Das Meersburger Treffen

Meersburg, 6. November 2006, Sabrina Moserbacher

Warum, hatte ihn Doris gefragt, warum fährst du zu diesem Präsidententreffen ? Sie saßen in der Küche beim Abendbrot. Ein paar Minuten später würde sie aufstehen und zum Nachtdienst gehen. Michael schwieg. Sie lebten im Windschatten der großen Politik, ja, eigentlich im Abseits. Ihr Leben hatte rein gar nichts mit Wahlen, Gesetzen, Parlamentsmehrheiten und Kriegen zu tun. Wenn sich also zur alljährlichen BodenseePräsidialKonferenz, kurz BPK, die Präsidenten der Anrainerstaaten Schweiz, Österreich und Deutschland, neuerdings auch Lichtenstein, trafen, wobei es letzterem als Fürstentum offensichtlich darum ging sich, wie Bolivien, einen Zugang zum Meer zu erhandeln, so lag das weit außerhalb ihrer Lebensalltäglichkeit. Zudem würde es eine reine Folklore Veranstaltung werden, ein Event für die Regenbogenpresse, Dank des Erbprinzen mit seiner Sissy und Ludwig 2 Urenkelin, ausgestrahlt in den abendlichen Tagesnotizen und schon übermorgen vergessen. Doris fragender Blick und Michaels Schweigen dehnte sich übers Käsebrot, Wolkenberge der Sinnlosigkeit auftürmend. Ihr waren die hohen Herren samt ihrer Frauen Schnurzpiepe. Ob sie sich trafen, mit einander redeten und Reden hielten, das hatte nicht die mindeste Auswirkung auf ihr Leben und auch nicht auf Michas. Er vermied es über Köhler, den deutschen Bundespräsidenten, laut nachzudenken. Die schiere Masse im Verhältnis zu Österreich und der Schweiz schien den beiden nicht den geringsten Raum zu lassen. Außerdem war es parteipolitisch unklug diesen CDU Präsidenten weitere Aufmerksamkeit zu widmen. Vielmehr ging es ihm um die Sozis Leuenberger und Fischer, der eine, der Schweizer, der andere, der Österreichische Bundespräsident , die somit erfrischende Farbtupfer ins Bild sparsamer Biederkeit christlicher Grundanständigkeit klecksten. Hieß das nun, die beiden wären nicht anständig ? Gewiss nicht. Und ob sie weniger christlich waren, stellte noch eine ganz andere Frage dar. Als wenn das Christentum die politische Mitte und Mehrheit bedeuten würde, um die sich da die Geister stritten.
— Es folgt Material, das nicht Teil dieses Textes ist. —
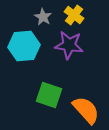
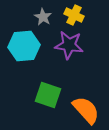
yellow cross: rotated 12 degrees counterclockwise
green square: moved 1 px left
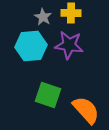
yellow cross: moved 3 px left, 2 px up; rotated 24 degrees counterclockwise
cyan hexagon: moved 7 px right
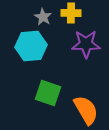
purple star: moved 17 px right, 1 px up; rotated 8 degrees counterclockwise
green square: moved 2 px up
orange semicircle: rotated 12 degrees clockwise
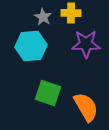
orange semicircle: moved 3 px up
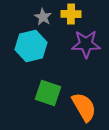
yellow cross: moved 1 px down
cyan hexagon: rotated 8 degrees counterclockwise
orange semicircle: moved 2 px left
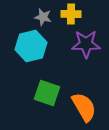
gray star: rotated 18 degrees counterclockwise
green square: moved 1 px left
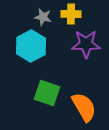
cyan hexagon: rotated 16 degrees counterclockwise
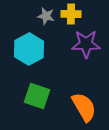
gray star: moved 3 px right, 1 px up
cyan hexagon: moved 2 px left, 3 px down
green square: moved 10 px left, 3 px down
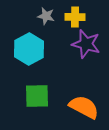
yellow cross: moved 4 px right, 3 px down
purple star: rotated 16 degrees clockwise
green square: rotated 20 degrees counterclockwise
orange semicircle: rotated 32 degrees counterclockwise
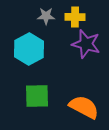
gray star: rotated 12 degrees counterclockwise
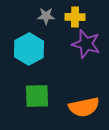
orange semicircle: rotated 140 degrees clockwise
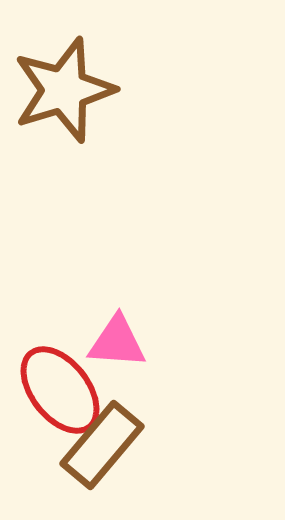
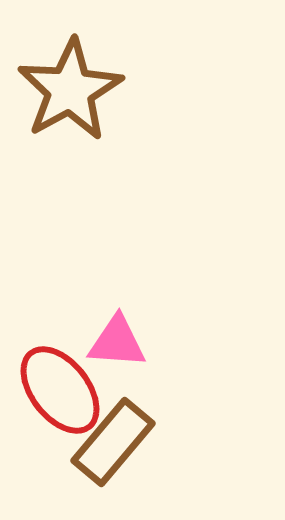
brown star: moved 6 px right; rotated 12 degrees counterclockwise
brown rectangle: moved 11 px right, 3 px up
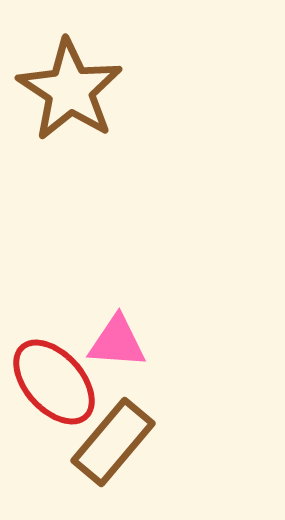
brown star: rotated 10 degrees counterclockwise
red ellipse: moved 6 px left, 8 px up; rotated 4 degrees counterclockwise
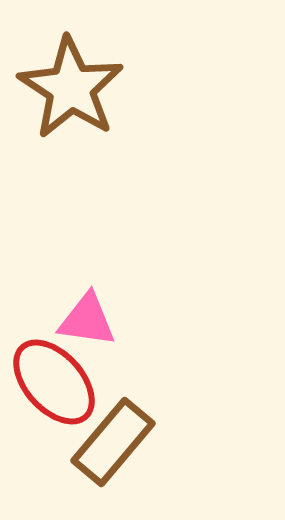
brown star: moved 1 px right, 2 px up
pink triangle: moved 30 px left, 22 px up; rotated 4 degrees clockwise
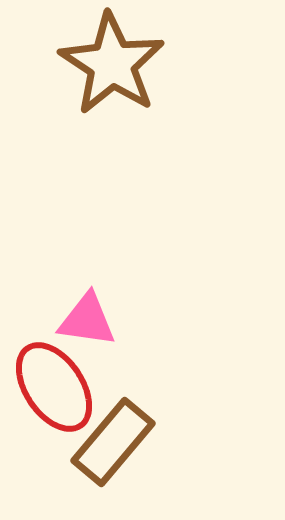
brown star: moved 41 px right, 24 px up
red ellipse: moved 5 px down; rotated 8 degrees clockwise
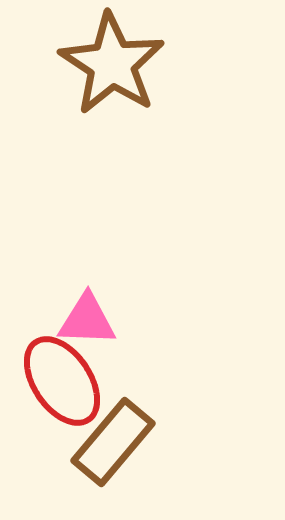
pink triangle: rotated 6 degrees counterclockwise
red ellipse: moved 8 px right, 6 px up
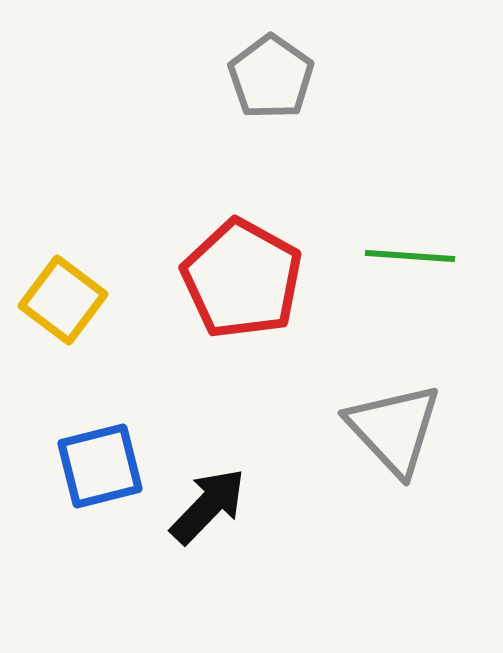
Nachdem Micha die Frage der Bedeutung dieser Herren hinweggeschwiegen hatte, murmelte er so etwas wie : Er würde gerne den Leuenberger und den Fischer reden hören, was sie so zu sagen hätten. Vielleicht könnten sie ja ein paar Lichter setzen. Doris lächelte. Als wenn er im Dunklen lebte mit ihr, als wenn sie nicht wüssten, wohin sie ihr Lebensschiff steuerten und vor allem, als wenn ihnen solch Lichter nützen könnten angesichts des Fahrwassers der Notwendigkeiten, in dem sich ihr Kanalschiff bewegte.  

Meersburg, Bodensee

Ein malerisches Örtchen an den Gestaden des Bodensees, eine viertel Stunde mit der Autofähre gegenüber von Konstanz gelegen. Der Duft touristischen Mittelalters vermischt mit einem Hauch Renaissance wehte märchenhaft durch bunte Gassen rings um Burg und erzbischöfliches Residenzschloss. Schulkinder, Touristen, Hausfrauen, Arbeitslose, Rentner, zwei, drei Hundert halten Maulaffen feil, gibt doch solch ein Präsidententreffen eine nicht alltägliche Attraktion ab. Entsprechend presst die Staatsmacht aus den alten Gemäuern ihren Dunsthauch von Geschichtlichkeit. Es soll doch bedeutsam, schön und feierlich sein. Jubelrufe beim Nahen der ersten wagen, der Polizeihelikopter in der Luft kündet, es ginge gleich los. Michael hat keinen Bock sich auf Historienschinken einzulassen, sprich seine Phantasie einzutunken in Vergleichungen von wie es schon immer war und heute wieder aussieht.

Empfang

Im Eingangssaal des Residenzschlosses der kleine Leuenberger als Schweizer Gnom neben dem kleinen Fischer, neben dem knapp überragenden Köhler. Ergo : Politiker sind immer klein. Lächelnde Eintragung in goldene Bücher. Öttinger, der Baden-Württembergische Ministerpräsident und politischer Ziehsohn Köhlers, tauchte auch kurz auf, bevor er wieder in der Versenkung verschwand. Ja, Köher tut so einiges, um ihn und sein Baden-Württemberg voran zu bringen. Hatte Micha auf den bundespräsidialen Terminplaner gesehen, so schien er eine Rückwendung hin gen Südwesten auszumachen, sprich eine Abwendung vom östlichen Frust. Sekt zum Familienfoto auf der Schlossterrasse mit Sicht auf Bodensee bis hin nach Mainau, wunderschön unter Ausschluss der Presse, die währenddessen neidische Missgunstäußerungen ablässt. Über die da oben wird immer gelästert. Die Prinzessin ist eine Wittelsbacherin, der Prinz verkrampft die Lachmuskeln beim Zähne zeigenen, Moritz lächelt auch mal und Fischer gibt die Wiener Oper, die drei Damen plus einer, oh Beatrice, posieren noch für Fotos, während die Herren sich zum Gespräch nach oben zurückziehen.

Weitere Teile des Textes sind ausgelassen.